(Dataset records)
□ □ □
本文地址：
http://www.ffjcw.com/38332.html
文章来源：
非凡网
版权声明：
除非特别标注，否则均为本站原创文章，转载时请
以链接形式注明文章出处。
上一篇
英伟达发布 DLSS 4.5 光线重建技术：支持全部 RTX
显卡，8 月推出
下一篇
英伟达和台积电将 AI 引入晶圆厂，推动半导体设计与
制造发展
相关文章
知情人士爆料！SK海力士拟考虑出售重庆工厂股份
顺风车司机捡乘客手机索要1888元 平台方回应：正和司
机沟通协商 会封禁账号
□ □ □
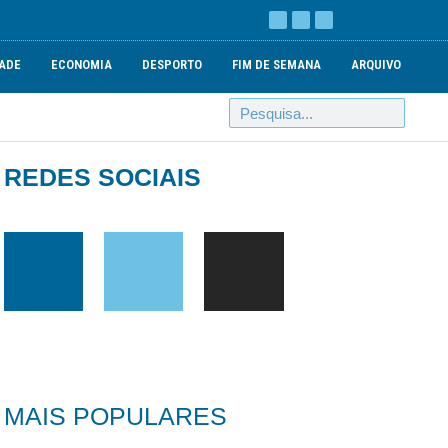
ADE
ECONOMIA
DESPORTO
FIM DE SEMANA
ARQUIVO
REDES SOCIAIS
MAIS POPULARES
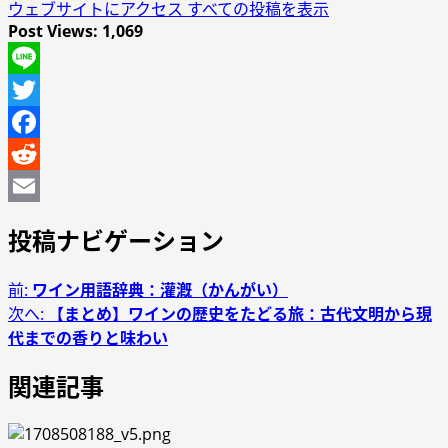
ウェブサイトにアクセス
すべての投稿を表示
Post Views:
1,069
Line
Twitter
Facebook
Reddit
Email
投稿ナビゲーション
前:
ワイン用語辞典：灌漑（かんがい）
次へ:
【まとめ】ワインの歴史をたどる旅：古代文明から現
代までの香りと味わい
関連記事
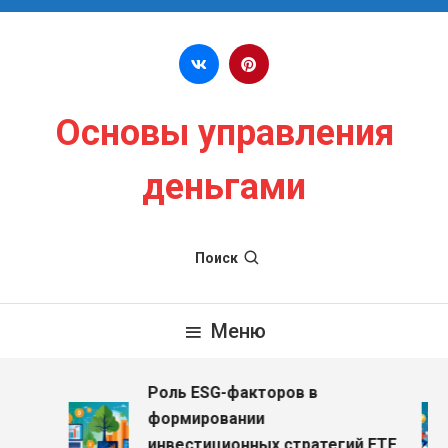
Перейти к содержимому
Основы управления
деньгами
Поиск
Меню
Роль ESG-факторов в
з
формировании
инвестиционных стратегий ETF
□ □ □
Problem requirements -
Beginning with the line above that contains "英伟达发布 DLSS 4.5 光线重建技术：支持全部 RTX", copy each line exactly up to and including the line that contains "机沟通协商 会封禁账号", and go no further.

Output of the exercise -
英伟达发布 DLSS 4.5 光线重建技术：支持全部 RTX
显卡，8 月推出
下一篇
英伟达和台积电将 AI 引入晶圆厂，推动半导体设计与
制造发展
相关文章
知情人士爆料！SK海力士拟考虑出售重庆工厂股份
顺风车司机捡乘客手机索要1888元 平台方回应：正和司
机沟通协商 会封禁账号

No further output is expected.